Discipline: Biological Sciences
Subcategory: Plant Research
Room: Exhibit Hall
DonnaMarie Miller - Norfolk State University
The history that the Elizabeth River has with the industrial trade has taken a hard toll on the health of the river. The high demand of coal tar creosote needed to preserve railroad ties, cords and wood, has caused pollution in the river through run offs, direct exposure, and chemical spills. Coal Tar Creosote is an oily substance that has sunken and settled into the sediment of the river floor. The creosote is made mostly of Polycyclic Aromatic Hydrocarbons (PAHs) which is a known carcinogen. This chemical compound has caused cancers in many of the marine life that inhabit these toxic waters. According to the Evironmental Protective Agency (EPA), 0.2 ppb is the maximum contamination level (MCL) for PAH in drinking water. The river has over four hundred times the toxicity threshold, causing restorative methods to be put into action. The river’s shore has been compromised. The grass life on the shores of the river have been depleted in the efforts to remove the contaminated sediment. This degradation of the river’s shoreline has raised concern about the affects PAH toxicity can have on germinating seeds. Different species of plants are under evaluation to aid in restorative efforts.

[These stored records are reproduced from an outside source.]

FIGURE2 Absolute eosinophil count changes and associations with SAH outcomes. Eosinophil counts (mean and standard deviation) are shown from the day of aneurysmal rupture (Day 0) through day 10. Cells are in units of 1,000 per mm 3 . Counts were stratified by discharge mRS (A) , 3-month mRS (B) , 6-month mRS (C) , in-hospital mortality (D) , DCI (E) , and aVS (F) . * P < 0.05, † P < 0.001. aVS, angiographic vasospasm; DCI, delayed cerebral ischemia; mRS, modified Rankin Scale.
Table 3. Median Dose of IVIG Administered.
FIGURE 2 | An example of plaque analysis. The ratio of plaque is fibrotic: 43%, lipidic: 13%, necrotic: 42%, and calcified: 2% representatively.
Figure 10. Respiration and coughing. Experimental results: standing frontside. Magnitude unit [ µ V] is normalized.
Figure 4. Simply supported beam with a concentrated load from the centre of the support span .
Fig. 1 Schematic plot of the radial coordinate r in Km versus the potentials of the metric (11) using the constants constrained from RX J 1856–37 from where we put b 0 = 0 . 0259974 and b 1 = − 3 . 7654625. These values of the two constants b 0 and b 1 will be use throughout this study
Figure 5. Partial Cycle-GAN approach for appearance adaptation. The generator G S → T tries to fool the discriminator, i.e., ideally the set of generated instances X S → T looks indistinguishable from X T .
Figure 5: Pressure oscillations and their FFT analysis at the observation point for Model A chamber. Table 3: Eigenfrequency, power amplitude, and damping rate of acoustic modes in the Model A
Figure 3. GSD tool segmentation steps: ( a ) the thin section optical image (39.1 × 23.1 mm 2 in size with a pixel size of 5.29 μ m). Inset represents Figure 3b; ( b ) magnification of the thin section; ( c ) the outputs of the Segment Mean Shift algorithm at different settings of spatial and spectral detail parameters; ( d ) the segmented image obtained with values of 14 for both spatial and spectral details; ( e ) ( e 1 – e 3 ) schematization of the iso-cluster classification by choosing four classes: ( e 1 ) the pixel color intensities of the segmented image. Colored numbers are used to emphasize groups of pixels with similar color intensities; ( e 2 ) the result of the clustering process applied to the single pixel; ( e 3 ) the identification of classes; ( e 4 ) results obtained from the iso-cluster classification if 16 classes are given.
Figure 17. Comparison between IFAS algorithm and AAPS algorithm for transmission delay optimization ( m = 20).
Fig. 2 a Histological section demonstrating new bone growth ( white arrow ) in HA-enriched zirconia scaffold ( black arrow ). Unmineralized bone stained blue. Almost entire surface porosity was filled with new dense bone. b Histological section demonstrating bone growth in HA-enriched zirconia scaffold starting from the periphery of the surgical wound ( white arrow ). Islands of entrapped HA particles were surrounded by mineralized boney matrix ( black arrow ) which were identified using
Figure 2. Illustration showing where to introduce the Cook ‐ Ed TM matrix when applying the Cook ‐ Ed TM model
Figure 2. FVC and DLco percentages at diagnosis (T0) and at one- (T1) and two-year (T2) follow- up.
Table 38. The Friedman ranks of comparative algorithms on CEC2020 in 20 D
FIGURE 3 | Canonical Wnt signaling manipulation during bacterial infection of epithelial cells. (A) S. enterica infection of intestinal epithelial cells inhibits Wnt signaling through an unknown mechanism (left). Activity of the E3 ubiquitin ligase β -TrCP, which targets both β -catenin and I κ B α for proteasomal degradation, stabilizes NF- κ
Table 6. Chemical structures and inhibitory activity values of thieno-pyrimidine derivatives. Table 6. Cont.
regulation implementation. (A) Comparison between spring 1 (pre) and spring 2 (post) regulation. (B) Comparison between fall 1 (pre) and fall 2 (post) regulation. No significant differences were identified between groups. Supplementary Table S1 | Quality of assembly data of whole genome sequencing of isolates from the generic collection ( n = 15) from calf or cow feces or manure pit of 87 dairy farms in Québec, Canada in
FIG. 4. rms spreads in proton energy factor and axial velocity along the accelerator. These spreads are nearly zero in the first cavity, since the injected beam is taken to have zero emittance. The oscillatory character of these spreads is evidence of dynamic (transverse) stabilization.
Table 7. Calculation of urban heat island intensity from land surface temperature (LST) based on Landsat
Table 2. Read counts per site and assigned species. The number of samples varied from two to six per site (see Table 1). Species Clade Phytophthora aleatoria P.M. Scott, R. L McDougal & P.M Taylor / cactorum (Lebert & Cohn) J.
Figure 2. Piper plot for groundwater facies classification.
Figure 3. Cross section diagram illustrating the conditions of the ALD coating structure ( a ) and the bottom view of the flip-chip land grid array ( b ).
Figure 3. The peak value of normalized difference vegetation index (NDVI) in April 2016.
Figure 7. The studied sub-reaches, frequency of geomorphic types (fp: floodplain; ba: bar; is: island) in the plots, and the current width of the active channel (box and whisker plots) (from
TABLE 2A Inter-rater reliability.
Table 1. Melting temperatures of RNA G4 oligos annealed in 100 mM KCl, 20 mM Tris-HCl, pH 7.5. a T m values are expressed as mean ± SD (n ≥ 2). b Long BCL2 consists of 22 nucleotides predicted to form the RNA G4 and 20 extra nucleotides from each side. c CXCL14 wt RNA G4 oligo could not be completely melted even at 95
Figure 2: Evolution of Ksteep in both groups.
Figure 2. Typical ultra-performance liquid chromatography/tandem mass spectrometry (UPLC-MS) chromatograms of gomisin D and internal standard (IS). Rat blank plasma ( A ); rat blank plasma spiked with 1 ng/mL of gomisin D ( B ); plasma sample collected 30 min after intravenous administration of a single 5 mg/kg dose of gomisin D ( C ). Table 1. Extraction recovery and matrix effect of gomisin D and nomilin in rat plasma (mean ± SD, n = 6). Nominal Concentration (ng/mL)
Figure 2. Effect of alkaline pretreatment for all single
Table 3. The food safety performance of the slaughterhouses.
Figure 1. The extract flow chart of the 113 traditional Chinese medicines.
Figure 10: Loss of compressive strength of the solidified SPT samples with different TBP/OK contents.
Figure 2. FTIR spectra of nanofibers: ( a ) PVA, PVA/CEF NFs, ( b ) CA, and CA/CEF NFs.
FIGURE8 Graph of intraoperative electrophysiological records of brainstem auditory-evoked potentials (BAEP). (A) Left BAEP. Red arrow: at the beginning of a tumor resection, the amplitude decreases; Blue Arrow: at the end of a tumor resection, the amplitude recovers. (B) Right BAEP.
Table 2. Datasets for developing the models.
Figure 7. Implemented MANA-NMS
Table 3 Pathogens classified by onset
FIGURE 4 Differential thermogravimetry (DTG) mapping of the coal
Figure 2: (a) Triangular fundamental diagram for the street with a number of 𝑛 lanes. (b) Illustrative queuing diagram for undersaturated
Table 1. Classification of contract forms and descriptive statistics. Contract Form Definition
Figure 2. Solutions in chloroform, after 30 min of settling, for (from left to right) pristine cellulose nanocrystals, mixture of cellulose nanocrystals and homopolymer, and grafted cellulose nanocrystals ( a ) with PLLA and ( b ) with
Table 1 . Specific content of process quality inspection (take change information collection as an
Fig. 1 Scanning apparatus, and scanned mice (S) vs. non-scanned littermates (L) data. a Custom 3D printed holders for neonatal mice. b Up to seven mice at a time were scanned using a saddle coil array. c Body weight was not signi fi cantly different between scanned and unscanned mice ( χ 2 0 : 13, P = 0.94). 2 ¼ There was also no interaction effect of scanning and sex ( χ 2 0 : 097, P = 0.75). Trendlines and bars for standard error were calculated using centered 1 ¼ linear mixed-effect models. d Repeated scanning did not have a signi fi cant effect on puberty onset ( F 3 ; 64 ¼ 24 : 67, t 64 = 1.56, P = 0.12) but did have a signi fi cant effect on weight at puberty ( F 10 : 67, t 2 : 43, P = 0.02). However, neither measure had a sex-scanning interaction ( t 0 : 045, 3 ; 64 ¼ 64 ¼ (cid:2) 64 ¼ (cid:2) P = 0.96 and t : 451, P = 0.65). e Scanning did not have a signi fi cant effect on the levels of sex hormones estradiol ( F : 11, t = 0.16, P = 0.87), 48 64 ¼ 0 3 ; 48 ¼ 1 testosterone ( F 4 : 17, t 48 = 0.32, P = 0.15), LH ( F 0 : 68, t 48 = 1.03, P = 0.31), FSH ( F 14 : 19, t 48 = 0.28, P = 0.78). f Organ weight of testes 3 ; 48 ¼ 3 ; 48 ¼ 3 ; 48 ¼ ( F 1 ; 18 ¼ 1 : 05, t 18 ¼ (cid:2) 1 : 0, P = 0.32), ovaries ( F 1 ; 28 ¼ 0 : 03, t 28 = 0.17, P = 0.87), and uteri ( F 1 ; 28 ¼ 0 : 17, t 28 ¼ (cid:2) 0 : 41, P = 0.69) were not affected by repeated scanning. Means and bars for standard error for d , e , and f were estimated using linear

The hypothesis of this study will demonstrate that as the creosote concentration level increases, the germination count will decrease. This study tested the amount of seeds that germinate in different creosote concentration levels. The analysis was done by observing the exposure of a radical (primary root). Two different species were exposed to five different concentration levels of creosote. This study found that the higher the level of creosote in the soil, the lower the visible mass and germination rate of little blue stem seeds. The PAHs have a negative effect on the visible mass of the switch grass seedlings, the germination count was not effected. The study demonstartes the germination rate of local plants in toxic conditions and determine the need for restorative measures.
Funder Acknowledgement(s): Dr. Stephen Via
Faculty Advisor: Maureen Scott, Mscott@nsu.edu
Role: I was responsible for determining the Creosote levels to be tested, setting up the experiment according to my method choice, maintaining the experiment, and observing and recording the data.